Member of the Politburo of the Democratic Front for the Liberation of Palestine

In-charge of the Syria Region of DFLP

Personal details
- Born: 1947 Jaffa, Mandatory Palestine
- Died: 5 November 2017 (aged 69–70)
- Party: Democratic Front for the Liberation of Palestine
- Profession: Politician

= Abdulghani Halalu =

Palestinian politician

Abdulghani Halalu (عبد الغني هللو, kunya: 'Abu Khaldun') (1947 – November 5, 2017) is a Palestinian politician. As of 2015, he was a member of the politburo of the Democratic Front for the Liberation of Palestine and in-charge of the Syria Region of DFLP.

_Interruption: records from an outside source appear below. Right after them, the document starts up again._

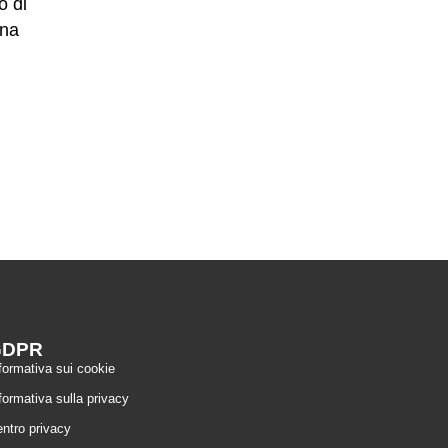
o di
nna
GDPR
formativa sui cookie
formativa sulla privacy
ntro privacy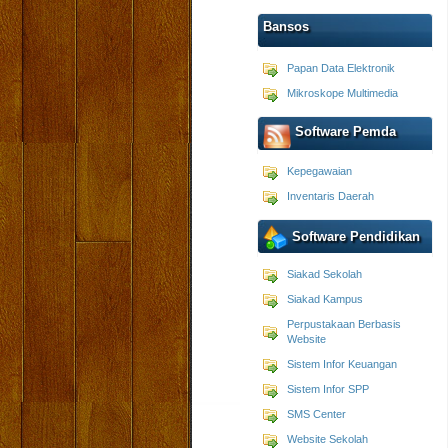
Bansos
Papan Data Elektronik
Mikroskope Multimedia
Software Pemda
Kepegawaian
Inventaris Daerah
Software Pendidikan
Siakad Sekolah
Siakad Kampus
Perpustakaan Berbasis
Website
Sistem Infor Keuangan
Sistem Infor SPP
SMS Center
Website Sekolah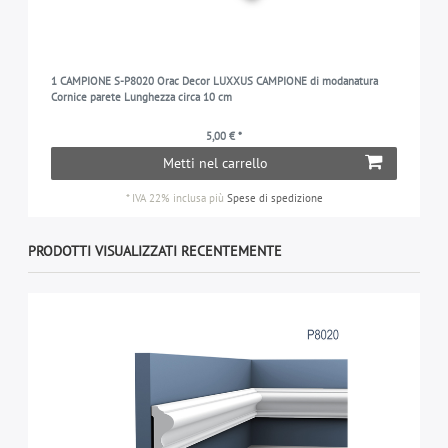
1 CAMPIONE S-P8020 Orac Decor LUXXUS CAMPIONE di modanatura
Cornice parete Lunghezza circa 10 cm
5,00 € *
Metti nel carrello
*
IVA 22% inclusa
più
Spese di spedizione
PRODOTTI VISUALIZZATI RECENTEMENTE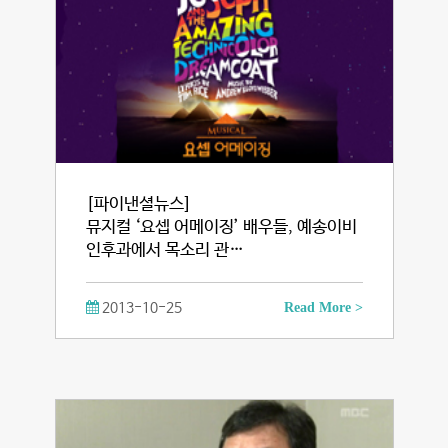
[파이낸셜뉴스]
뮤지컬 ‘요셉 어메이징’ 배우들, 예송이비
인후과에서 목소리 관…
2013-10-25
Read More >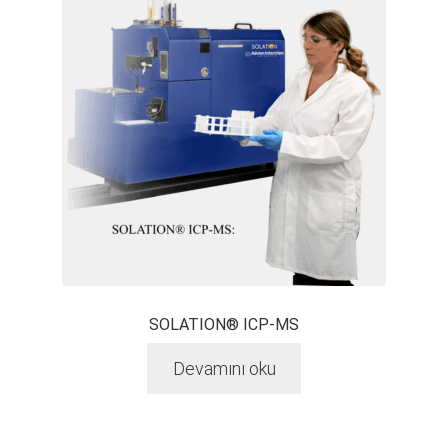
SOLATION® ICP-MS
Devamını oku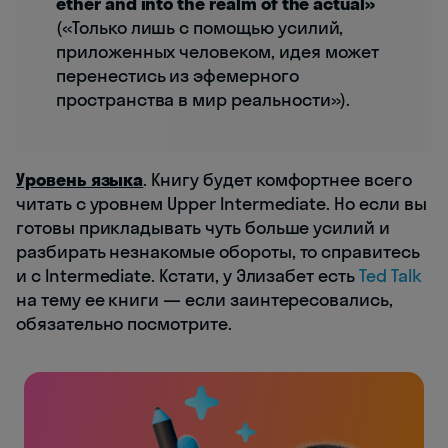
ether and into the realm of the actual»
(«Только лишь с помощью усилий,
приложенных человеком, идея может
перенестись из эфемерного
пространства в мир реальности»).
Уровень языка
. Книгу будет комфортнее всего
читать с уровнем Upper Intermediate. Но если вы
готовы прикладывать чуть больше усилий и
разбирать незнакомые обороты, то справитесь
и с Intermediate. Кстати, у Элизабет есть
Ted Talk
на тему ее книги — если заинтересовались,
обязательно посмотрите.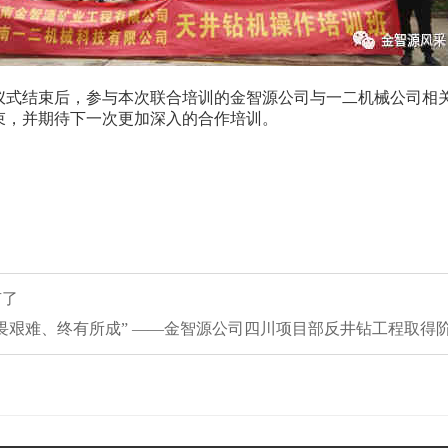
仪式结束后，参与本次联合培训的金智源公司与一二机械公司相
束，并期待下一次更加深入的合作培训。
有了
“不畏艰难、终有所成” ——金智源公司四川项目部反井钻工程取得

Halalu was born in Jaffa in 1947. His family fled to Syria during the 1948 Palestinian expulsion and flight. Halalu was a co-founder of the DFLP in 1969. He was a fighter in Jordan, but later returned to Syria. He acted as the DFLP representative in Baghdad, then in the Libyan capital Tripoli, before returning again to Syria to take charge of the international representative of the movement. He later became the leader of DFLP in Syria. Halalu was a member of the Palestinian National Council, the Arab National Conference and the Arab People's Conference.